Another exiting alternative for the development of zero-emission fuel for the long-distance shipping industry is hydrogen, either made from natural gas or from electric power.
One often distinguishes between so-called green and blue hydrogen. Blue hydrogen is produced from natural gas by capture of CO2, while green hydrogen is produced by electrolysis and the use of renewable electricity.
The day we get heavy-duty long-haul ships running on hydrogen, we are facing a possible revolution in emissions accounting worldwide. Unfortunately, this seems to be far into the future. Hydrogen is an element with very low energy density, which means that it must be stored in liquid form on board under very low temperatures (- 252 0C).
Therefore some suggest that hydrogen should rather be used as a raw material to make other renewable gases that are both easier to transport and use onboard.
Ammonia is such a gas with great renewable potential. Ammonia consists of hydrogen and nitrogen atoms.
When hydrogen is produced by electrolysis from renewable electricity, the ammonia can be called green. Green ammonia can in the long run be a very good alternative to oil. Ammonia has some issues because it is highly toxic and corrosive. Compared to LNG, Ammonia will also demand more space onboard due to less energy density.

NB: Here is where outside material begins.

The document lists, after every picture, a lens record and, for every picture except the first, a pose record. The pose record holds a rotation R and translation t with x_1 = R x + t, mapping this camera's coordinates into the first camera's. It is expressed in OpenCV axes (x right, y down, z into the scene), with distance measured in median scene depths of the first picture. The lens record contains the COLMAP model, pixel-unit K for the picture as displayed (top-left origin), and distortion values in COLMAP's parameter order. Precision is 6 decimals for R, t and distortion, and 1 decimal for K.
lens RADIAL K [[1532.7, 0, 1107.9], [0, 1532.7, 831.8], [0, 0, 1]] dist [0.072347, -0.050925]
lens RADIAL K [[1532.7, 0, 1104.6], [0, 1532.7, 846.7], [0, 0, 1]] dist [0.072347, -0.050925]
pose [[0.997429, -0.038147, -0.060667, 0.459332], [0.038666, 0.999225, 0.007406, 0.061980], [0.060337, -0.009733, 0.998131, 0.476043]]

Renewable (or syntetic) LNG is produced by mixing renewable hydrogen with renewable CO2, resulting in methane gas + water. Such production of renewable gas is already done today in plants in Europe. Renewable LNG has several benefits compared to Ammonia and Hydrogen. It has an established value chain, well established rules – and regulations, it is available “all over the place”, and can seamlessly be blended with biogas and fossil LNG.
What is Gasnor doing?
There is an incredible amount of good work being done to achieve renewable alternatives to gas production, and Gasnor is among the participants working hard to achieve renewable zero-emission solutions.

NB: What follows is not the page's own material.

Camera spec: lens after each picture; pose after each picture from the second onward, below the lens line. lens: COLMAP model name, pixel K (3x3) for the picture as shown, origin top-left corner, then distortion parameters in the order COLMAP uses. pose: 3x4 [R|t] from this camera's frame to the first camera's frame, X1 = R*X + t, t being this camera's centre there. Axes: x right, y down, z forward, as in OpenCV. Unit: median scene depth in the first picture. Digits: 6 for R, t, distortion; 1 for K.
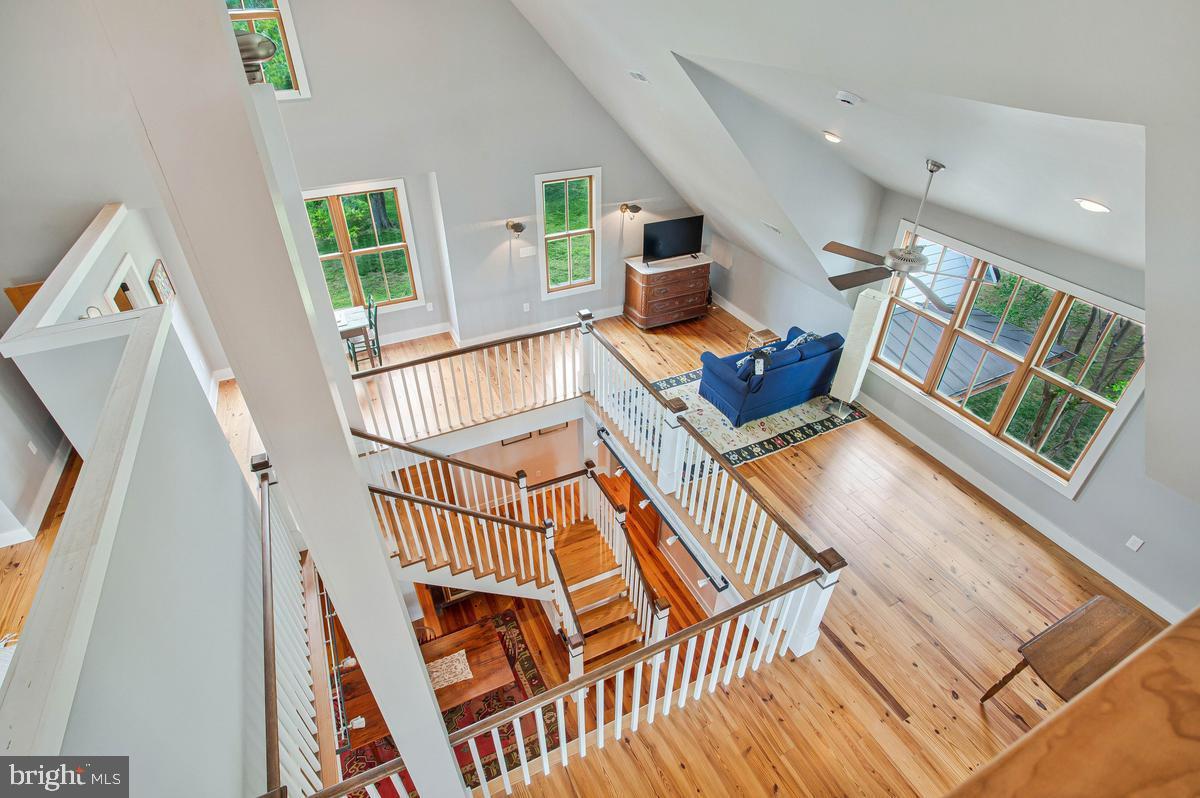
lens RADIAL K [[586.2, 0, 593.4], [0, 586.2, 397.6], [0, 0, 1]] dist [-0.052150, -0.000124]
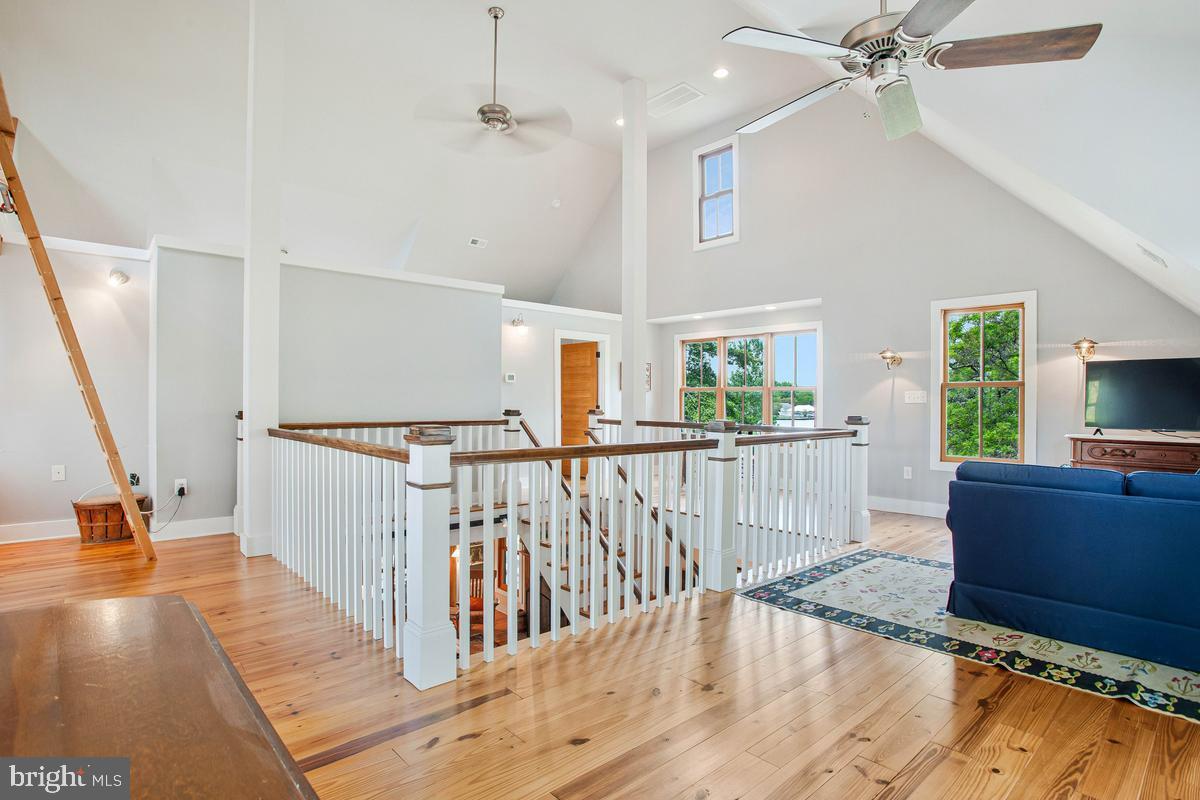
lens RADIAL K [[604.6, 0, 599.6], [0, 604.6, 404.5], [0, 0, 1]] dist [-0.051268, 0.000084]
pose [[0.292726, 0.005077, -0.956183, 0.539073], [-0.553140, 0.816585, -0.165003, 0.129056], [0.779966, 0.577204, 0.241844, 0.483840]]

We have already taken the step into the climate-neutral world by supplying biogas, which is a renewable and sustainable gas.
We also use large resources to establish and build a value chain for hydrogen and other gases that can provide zero emissions in use.
Since the year 1989, we have innovated the energy market by challenging traditional fuels with cleaner and more environmentally friendly solutions. Gasnor works to increase the awareness of natural gas as a low-emission technology in the short term, and gas as a zero-emission technology in the longer term.